Nevertheless, it is more important than ever for public intellectuals to insist upon a human security framework both to challenge the war system, including its enormous unproductive diversion of energies and resources and to endow a human rights culture with political potency so as to ensure that state/society relations develop ethical standards implemented by the rule of law. We live at a time when what seems necessary also seems out of reach, which suggests that we should reach further, and admit that struggle for a better future is worthwhile because good surprises, as well as bad ones (for instance, the pandemic) can happen.
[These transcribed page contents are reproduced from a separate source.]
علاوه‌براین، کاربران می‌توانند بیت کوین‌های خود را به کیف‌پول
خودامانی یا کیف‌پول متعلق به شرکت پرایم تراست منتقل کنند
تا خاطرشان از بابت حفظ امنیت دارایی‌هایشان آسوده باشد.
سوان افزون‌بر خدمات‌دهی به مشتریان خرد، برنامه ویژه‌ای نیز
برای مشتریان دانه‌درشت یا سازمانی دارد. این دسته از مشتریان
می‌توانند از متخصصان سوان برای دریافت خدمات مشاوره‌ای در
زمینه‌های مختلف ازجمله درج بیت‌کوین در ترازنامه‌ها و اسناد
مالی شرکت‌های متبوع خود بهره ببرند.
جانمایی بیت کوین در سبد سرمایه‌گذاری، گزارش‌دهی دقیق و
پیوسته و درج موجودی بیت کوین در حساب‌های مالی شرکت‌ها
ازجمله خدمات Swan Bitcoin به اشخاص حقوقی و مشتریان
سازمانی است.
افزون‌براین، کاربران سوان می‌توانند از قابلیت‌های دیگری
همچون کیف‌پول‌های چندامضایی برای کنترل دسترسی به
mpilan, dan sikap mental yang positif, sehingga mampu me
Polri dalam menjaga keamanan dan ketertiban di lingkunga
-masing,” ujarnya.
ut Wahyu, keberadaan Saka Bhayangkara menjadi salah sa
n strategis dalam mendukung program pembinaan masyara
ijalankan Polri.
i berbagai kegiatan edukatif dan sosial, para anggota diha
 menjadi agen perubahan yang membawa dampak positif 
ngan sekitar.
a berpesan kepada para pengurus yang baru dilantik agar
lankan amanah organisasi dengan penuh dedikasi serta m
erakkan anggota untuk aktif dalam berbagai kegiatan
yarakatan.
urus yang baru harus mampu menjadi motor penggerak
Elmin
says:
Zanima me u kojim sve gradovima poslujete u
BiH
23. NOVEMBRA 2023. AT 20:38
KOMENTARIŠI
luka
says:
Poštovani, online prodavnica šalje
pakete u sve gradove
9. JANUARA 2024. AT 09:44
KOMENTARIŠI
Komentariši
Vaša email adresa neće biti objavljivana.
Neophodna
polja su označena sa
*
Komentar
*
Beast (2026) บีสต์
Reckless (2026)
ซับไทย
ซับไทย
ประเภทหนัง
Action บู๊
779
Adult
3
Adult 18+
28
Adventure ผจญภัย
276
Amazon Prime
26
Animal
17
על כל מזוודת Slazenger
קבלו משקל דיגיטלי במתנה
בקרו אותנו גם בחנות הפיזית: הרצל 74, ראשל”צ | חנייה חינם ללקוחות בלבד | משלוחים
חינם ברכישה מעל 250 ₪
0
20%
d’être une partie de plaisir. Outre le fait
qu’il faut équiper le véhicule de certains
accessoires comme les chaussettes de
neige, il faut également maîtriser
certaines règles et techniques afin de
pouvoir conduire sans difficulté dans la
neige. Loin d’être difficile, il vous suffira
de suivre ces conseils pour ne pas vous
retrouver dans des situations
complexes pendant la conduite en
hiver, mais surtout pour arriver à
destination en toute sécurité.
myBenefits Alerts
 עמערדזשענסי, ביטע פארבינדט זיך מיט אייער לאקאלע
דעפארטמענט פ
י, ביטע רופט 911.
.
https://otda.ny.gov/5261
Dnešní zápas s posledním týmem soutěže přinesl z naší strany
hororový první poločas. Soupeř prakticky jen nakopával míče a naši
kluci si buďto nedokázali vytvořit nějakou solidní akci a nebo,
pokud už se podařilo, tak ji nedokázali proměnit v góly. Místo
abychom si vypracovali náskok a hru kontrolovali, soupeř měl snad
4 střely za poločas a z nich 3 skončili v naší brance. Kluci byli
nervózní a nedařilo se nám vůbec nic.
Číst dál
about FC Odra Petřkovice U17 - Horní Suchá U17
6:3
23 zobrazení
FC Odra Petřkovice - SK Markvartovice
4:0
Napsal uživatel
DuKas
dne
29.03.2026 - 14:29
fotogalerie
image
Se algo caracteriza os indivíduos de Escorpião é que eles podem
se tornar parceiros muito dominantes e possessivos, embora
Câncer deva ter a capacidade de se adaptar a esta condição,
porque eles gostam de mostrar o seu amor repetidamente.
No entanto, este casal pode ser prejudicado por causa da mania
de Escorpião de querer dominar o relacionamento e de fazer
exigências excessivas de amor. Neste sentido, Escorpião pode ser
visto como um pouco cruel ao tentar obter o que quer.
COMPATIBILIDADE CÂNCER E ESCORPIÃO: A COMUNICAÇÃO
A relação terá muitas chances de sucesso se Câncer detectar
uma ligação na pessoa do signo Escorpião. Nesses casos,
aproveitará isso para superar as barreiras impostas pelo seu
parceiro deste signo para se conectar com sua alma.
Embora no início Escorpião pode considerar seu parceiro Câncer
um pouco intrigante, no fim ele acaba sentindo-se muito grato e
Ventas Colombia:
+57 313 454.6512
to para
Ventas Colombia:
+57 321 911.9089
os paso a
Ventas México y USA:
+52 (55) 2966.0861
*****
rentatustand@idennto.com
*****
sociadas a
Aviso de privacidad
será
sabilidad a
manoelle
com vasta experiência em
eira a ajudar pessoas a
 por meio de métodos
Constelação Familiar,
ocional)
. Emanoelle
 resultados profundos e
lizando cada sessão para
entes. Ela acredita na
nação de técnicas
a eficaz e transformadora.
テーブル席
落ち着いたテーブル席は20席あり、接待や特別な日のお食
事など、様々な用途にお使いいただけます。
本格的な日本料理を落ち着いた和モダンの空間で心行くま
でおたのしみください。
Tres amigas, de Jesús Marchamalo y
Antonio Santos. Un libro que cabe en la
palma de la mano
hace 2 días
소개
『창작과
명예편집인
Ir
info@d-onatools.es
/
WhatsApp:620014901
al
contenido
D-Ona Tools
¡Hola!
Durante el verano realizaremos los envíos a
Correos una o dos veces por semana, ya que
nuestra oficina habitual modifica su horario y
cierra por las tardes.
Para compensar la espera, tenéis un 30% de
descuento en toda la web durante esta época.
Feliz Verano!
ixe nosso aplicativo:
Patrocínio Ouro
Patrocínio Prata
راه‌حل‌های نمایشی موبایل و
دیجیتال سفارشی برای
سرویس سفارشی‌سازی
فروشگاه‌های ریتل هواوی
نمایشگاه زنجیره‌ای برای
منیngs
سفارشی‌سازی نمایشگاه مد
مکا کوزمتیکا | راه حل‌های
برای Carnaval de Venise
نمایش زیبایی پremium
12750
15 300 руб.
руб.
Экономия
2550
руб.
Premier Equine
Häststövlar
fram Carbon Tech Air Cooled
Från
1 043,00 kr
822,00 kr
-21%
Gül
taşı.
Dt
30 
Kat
In a sense, to meet the threats confronting the world we need to realize that our basic condition is uncertainty about the future not a fatalistic sense of doom.
If we accept that the post-Corona world order will be different from the existing one, will the changes be structural and fundamental ones? Which new meanings will experience fundamental changes?
I think it is impossible to identify at this point what will be the post-Corona effects on global structures and fundamental characteristics. I believe that there is unlikely to be any profound effects without prior seismic-scale challenges to the established order in major countries of the world. Neither the U.S. nor China, the former asserting itself via reliance on military capabilities and the forcible penetration of foreign political spaces and the latter expanding its influence by way of positive economic inducements, seem inclined to alter world order in ways that are structural and fundamental, but this perception might be mistaken. The U.S. seems somewhat open to a movement from below for drastic change gaining power and shifting the policy focus of government to a human security agenda. The Sanders campaign for the Democratic Party presidential nomination arguably came close to gaining enough influence to mount such an effort, and it has pledged to continue pursuing these goals by further augmenting its influence as a social and political movement. China has become a formidable global state by relying on ‘soft power,’ expansion of trade, economic growth, foreign economic assistance, and non-coercive diplomatic activism at the UN and elsewhere. Hard power geopolitics heavily depends on military capabilities for leverage and as a policy instrument, while soft power avoids to the extent possible, without rejecting on principle, political violence, conserving its resources for more productive applications, including global cooperation and human security. At the same time, with respect to internal politics, the U.S. ‘soft’ authoritarianism is more amenable to reformist changes and more adaptable to certain aspects of human security than is China's‘ hard‘ authoritarianism. From this perspective, the main energy for human security in the West is likely to come, if at all, from movements of people wheres in China and other deeply rooted authoritarian systems such energy for change would almost certainly have to come from governing elites.